The challenge of interpersonal nonviolence is to sweeten the stew, if you will, to turn the anger and the hurt into feelings of loss and desire, loss of connection to the other and the desire to return. When we are able to feel a sense of accomplishment and quiet pride through the transformation of baser feelings, not ignored, but constructively channeled, we will have ended at least one cycle of violence in the world. In our response to the one who caused us hurt, we can create unexpected opportunity for reflection and return on the part of the other.
There is a fine line between recognizing the other as our own or as a stranger, one to whom we are drawn close or from whom we are alienated. In the Torah (Gen. chapter 42), in the Joseph story, a fascinating linguistic root reveals the fineness of the line. Thrown into a pit by his brothers and sold into slavery, Joseph’s trials find him imprisoned in Egypt.
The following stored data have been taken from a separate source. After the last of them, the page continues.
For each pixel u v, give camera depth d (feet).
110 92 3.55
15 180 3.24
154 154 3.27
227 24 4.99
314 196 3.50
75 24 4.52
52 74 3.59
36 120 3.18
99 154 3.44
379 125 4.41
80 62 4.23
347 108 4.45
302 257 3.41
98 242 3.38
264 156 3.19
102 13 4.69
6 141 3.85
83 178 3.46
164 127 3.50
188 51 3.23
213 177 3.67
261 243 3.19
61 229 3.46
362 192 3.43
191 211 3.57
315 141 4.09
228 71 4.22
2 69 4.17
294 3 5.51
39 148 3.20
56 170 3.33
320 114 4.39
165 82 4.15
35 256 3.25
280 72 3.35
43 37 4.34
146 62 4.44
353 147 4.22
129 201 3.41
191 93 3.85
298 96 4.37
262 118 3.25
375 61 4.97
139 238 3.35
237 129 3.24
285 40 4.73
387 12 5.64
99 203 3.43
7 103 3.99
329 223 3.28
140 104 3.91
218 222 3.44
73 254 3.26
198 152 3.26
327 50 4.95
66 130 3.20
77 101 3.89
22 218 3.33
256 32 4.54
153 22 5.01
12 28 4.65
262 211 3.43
The master of dreams, he is called from prison to interpret the dreams of Pharaoh that portend the coming of famine. On the same day that he is released from prison, Joseph comes to be viceroy of all Egypt, appointed to oversee preparation for the famine. From all the surrounding lands, people stream to Egypt to buy food, and among them are Joseph’s brothers. Standing before the second most powerful man in Egypt, they do not recognize their brother, but he recognizes them. All the dramatic tension of that moment is contained in two Hebrew words formed of the same root, vayaki’reym vayitnaker/he recognized them, but he made himself a stranger to them. Two words of the same root, but of opposite meaning, “to recognize” and “to be a stranger,” a fine line between them.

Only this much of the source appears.